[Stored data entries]
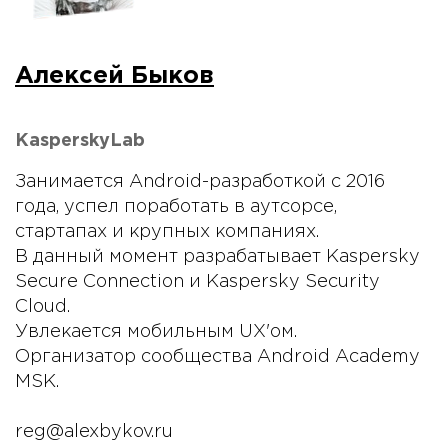
Алексей Быков
KasperskyLab
Занимается Android-разработкой с 2016
года, успел поработать в аутсорсе,
стартапах и крупных компаниях.
В данный момент разрабатывает Kaspersky
Secure Connection и Kaspersky Security
Cloud.
Увлекается мобильным UX'ом.
Организатор сообщества Android Academy
MSK.
reg@alexbykov.ru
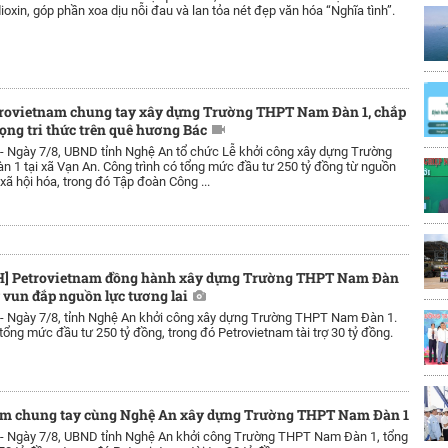
oxin, góp phần xoa dịu nỗi đau và lan tỏa nét đẹp văn hóa “Nghĩa tình”.
trovietnam chung tay xây dựng Trường THPT Nam Đàn 1, chắp
ọng tri thức trên quê hương Bác
 -
Ngày 7/8, UBND tỉnh Nghệ An tổ chức Lễ khởi công xây dựng Trường
1 tại xã Vạn An. Công trình có tổng mức đầu tư 250 tỷ đồng từ nguồn
xã hội hóa, trong đó Tập đoàn Công ...
 Petrovietnam đồng hành xây dựng Trường THPT Nam Đàn
y vun đắp nguồn lực tương lai
 -
Ngày 7/8, tỉnh Nghệ An khởi công xây dựng Trường THPT Nam Đàn 1.
 tổng mức đầu tư 250 tỷ đồng, trong đó Petrovietnam tài trợ 30 tỷ đồng.
am chung tay cùng Nghệ An xây dựng Trường THPT Nam Đàn 1
 -
Ngày 7/8, UBND tỉnh Nghệ An khởi công Trường THPT Nam Đàn 1, tổng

• _Exercise_
Repeat the rows from the beginning up to and including the line that contains "reg@alexbykov.ru". Leave the pictures out of your answer.

• _Reply to the exercise_
Алексей Быков
KasperskyLab
Занимается Android-разработкой с 2016
года, успел поработать в аутсорсе,
стартапах и крупных компаниях.
В данный момент разрабатывает Kaspersky
Secure Connection и Kaspersky Security
Cloud.
Увлекается мобильным UX'ом.
Организатор сообщества Android Academy
MSK.
reg@alexbykov.ru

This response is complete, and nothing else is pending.